Dunn, Mariners salute Negro Leagues

Righty promotes club's On BASE Hometown Nine program

August 16th, 2020

With Major League Baseball celebrating the 100-year anniversary of the founding of the Negro Leagues on Sunday, Mariners pitcher Justin Dunn appreciates the growing conversation and attention on the need to encourage more African American participation in the current game.

But the 24-year-old hurler wants to do more than talk about the issue, so Dunn is eager to promote the Mariners' new On BASE Hometown Nine program that will help pay for equipment, travel and training for African American kids from underserved communities who want to play baseball and softball.

“I think they’re on the right track of doing something really special,” Dunn said via video conference from Houston, where the Mariners wrapped a three-game series on Sunday. “Travel ball itself is something that is very expensive -- even baseball in general, as a sport. In basketball, you need a ball and some sneakers and a couple buddies and you can go play at any school or park near your house.

“That’s first and foremost why basketball and football have been growing so big in our community. When you look at travel ball, you’re paying for a bat, a ball, a glove, uniforms, tournaments, hotels, travel, flights. I remember my parents spending upward of sometimes $5,000 a summer for me to just play, and not a lot of people are fortunate enough to do that. I was blessed my parents were able to make some sacrifices for me to go for my dream and do something I was passionate about.”

Dunn wants more African American youth to have a chance to pursue that dream. He’s proud to be a part of a Mariners team with 10 Black players on its 40-man roster, the most in MLB. But he knows that is an anomaly, as only 7.8% of the players on Opening Day rosters around the league were African American, and he says its critical for youngsters to be able to watch a big league game and see Black players succeeding at the highest level.

### Required work
From the article on Justin Dunn and the Negro Leagues anniversary, output the part that opens with the words containing "But the 24-year-old" and closes with "baseball and softball.", copied word for word. The rows that follow play no part in the work here.

### Dataset excerpts
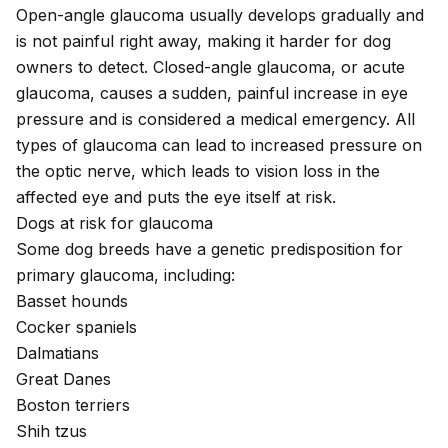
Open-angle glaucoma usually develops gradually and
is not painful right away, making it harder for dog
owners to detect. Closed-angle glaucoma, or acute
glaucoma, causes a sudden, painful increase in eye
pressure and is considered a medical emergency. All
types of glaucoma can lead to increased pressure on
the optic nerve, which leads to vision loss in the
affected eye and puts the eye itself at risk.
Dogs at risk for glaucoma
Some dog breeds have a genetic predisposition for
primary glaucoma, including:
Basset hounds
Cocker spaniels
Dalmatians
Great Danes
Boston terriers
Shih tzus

### Answer section
But the 24-year-old hurler wants to do more than talk about the issue, so Dunn is eager to promote the Mariners' new On BASE Hometown Nine program that will help pay for equipment, travel and training for African American kids from underserved communities who want to play baseball and softball.